Postby slider on Thu Oct 24, 2013 12:23 pm

I think "bullying" is quite a stretch. It's difficult to know what measures a coach is taking to slow down scoring or take the foot off of the gas unless you have some knowledge about the team. If you just see points being put up, but don't realize that it's the fourth string kid scoring, you might think the coach is in the wrong or running up the score. There is only so much a coach can do when the match-up is so completely uneven. Do you tell the fourth string kid in one of the few chances they get to play to not shoot or not to score? If the two teams have absolutely no business on the field together, I think it's reasonable to question why the game is on the schedule in the first place.

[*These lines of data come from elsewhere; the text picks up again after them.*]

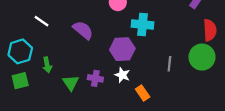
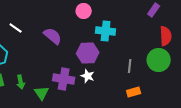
green arrow: (47, 65) -> (21, 82), moved
purple cross: (95, 78) -> (64, 79), size x1.5
green triangle: (71, 83) -> (42, 93), moved
orange rectangle: (143, 93) -> (134, 92), moved, turned -72

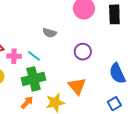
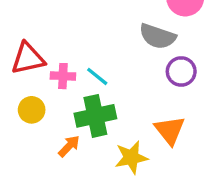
gray semicircle: (49, 33) -> (158, 36), moved, size x1.5
orange arrow: (27, 102) -> (69, 146), moved

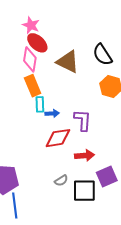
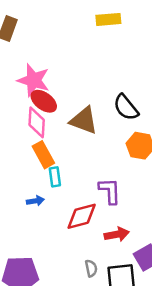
pink star: (31, 25) -> (33, 80), size x1.5
blue arrow: (52, 113) -> (35, 201), moved
gray semicircle: (61, 181) -> (91, 268), turned -64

As it relates to lacrosse, there has been quite a bit of discussion about this at the MCLA level. Coach Tierney at Denver uses a 19 goal rule to make sure his teams don't embarrass an opponent. The debate about the 19 goal rule is whether it's more embarrassing to an opponent to make no effort to score or shoot than to put up a couple more goals. If you were the losing team, would you prefer to lose 19-2 with the team clearly not trying to score at the end of the game, or to lose 23-2 with some 3rd stringers scoring the last few goals?

I think the coaches of the superior team do bear some responsibility in controlling the scoring, but they can't take all of the blame for a completely lopsided match up.